Not Just Delicious Meals

Greetings from the Jordan Inn in Monetta, South Carolina! According to Wikipedia, Monetta had a population of 220 according to the 2000 census. The Inn was on Highway 1, west of Monetta, and was run by John Jordan in the 1930s. According to a quick internet search, the postcard appears to date from 1939.

This looks like it was a lovely place to stay, but my favorite part of this old postcard is the charmingly boastful text on the back: the Jordan Inn not only has “Delicious Meals” but also has “Heat” and “Parking.” There is something quite charming about Heat and Parking being considered exciting attractions. As far as I could tell, the Inn no longer exists (at least, not as an inn) – which is too bad.

Apologies for the blurry text image – it was the best my scanner could manage (this one is from my collection, so my scanner was pressed into service).

How Jaws’ Grandma Spent Her Vacation

This is, of course, Jaws’ grandma summering on Nantucket in the summer of 1937, accepting the accolades of the crowd. She looks a little cranky. She might need a snack or a cup of tea. This is always good when that cranky feeling hits around the middle of the afternoon!

Would you believe that this was part of an elaborate hoax? How could it have possibly fooled anyone? That thing looks like it was part of a carnival midway. See here at Cabinet of Wonders and over at the Nantucket Historical Society’s Flickr page for more.

Postcard from the same, the NHA’s collection at Flickr.

Coffee and Banquettes

This place is a restaurant and just to make sure you realize this, the sign outside says “Restaurant Restaurant.” It’s twice as good as anywhere else in Dallas in the 1950s. In town or in the country!

And I especially love the banquette seating that wraps around that central pillar. I’ll have my cocktails there, please.

I’ll be having a Country Club, which according to my Jimmy of Ciro’s cocktail recipe book – from the 1930s – is made with 1 part French vermouth, 1 part Bacardi Rum and a teeny dash of Orange Curacao.

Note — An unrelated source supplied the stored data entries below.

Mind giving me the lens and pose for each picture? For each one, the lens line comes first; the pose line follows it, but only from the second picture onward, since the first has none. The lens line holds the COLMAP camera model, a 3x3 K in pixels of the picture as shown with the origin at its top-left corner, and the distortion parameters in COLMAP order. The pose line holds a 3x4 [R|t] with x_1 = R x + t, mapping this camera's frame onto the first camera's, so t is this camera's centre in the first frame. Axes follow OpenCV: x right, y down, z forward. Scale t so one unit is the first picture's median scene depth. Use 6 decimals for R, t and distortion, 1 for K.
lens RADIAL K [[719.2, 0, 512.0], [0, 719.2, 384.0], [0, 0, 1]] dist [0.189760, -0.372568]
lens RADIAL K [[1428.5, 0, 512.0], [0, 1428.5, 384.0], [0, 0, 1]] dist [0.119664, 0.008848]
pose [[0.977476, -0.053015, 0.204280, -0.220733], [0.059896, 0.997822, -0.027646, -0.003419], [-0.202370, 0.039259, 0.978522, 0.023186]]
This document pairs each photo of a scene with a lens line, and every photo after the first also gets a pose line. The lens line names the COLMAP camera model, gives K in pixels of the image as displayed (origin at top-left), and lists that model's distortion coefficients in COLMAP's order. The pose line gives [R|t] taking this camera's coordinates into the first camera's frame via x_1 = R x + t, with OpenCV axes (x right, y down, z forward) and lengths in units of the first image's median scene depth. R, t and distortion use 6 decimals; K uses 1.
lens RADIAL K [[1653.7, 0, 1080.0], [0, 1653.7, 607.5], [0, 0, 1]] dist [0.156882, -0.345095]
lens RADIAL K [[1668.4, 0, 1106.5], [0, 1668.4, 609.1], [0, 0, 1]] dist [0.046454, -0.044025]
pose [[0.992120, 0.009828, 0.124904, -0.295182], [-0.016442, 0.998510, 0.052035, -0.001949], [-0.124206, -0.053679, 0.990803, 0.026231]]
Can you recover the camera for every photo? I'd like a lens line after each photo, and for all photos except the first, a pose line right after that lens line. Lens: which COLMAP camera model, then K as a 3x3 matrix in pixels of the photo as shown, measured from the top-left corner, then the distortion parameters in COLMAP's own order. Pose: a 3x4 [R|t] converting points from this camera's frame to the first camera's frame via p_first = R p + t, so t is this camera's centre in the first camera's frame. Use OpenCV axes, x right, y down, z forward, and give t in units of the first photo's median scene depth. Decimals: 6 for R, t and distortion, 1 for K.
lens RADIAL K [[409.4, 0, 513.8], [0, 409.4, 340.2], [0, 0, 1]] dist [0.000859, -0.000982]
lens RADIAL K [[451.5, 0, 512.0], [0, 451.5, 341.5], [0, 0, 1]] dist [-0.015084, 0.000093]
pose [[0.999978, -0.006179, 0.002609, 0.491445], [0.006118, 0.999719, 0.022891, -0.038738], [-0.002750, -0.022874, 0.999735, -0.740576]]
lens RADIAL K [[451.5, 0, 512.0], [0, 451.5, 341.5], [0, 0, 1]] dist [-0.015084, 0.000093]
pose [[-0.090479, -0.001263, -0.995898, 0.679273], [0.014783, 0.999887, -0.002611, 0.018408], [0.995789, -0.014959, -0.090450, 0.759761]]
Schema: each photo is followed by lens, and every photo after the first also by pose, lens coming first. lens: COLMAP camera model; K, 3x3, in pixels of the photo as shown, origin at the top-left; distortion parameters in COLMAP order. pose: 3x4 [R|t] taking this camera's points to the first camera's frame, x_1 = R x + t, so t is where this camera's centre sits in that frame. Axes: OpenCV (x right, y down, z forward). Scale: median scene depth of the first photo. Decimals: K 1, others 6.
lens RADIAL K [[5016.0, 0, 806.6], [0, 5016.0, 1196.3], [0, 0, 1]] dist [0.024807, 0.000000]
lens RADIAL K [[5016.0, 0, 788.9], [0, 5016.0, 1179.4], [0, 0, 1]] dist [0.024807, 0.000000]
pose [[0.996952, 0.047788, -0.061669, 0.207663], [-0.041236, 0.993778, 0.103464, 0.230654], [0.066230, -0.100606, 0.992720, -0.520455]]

The Cowboy cocktail, which is also appropriate here at the Restaurant Restaurant, is made of 2 parts whisky to 1 part cream. That might be nice mixed with coffee, later on, since it is National Coffee Day. (Thank you so much to Louise at Months of Edible Celebrations for this info, otherwise I would have been swigging coffee all day not realizing that I was actually celebrating something as well as dosing myself with caffeine. I always like this kind of multi-tasking.)

So – scratch the Country Clubs and let’s have Irish Cowboy Coffees instead.

And thanks to coltera at Flickr for the fabulous postcard!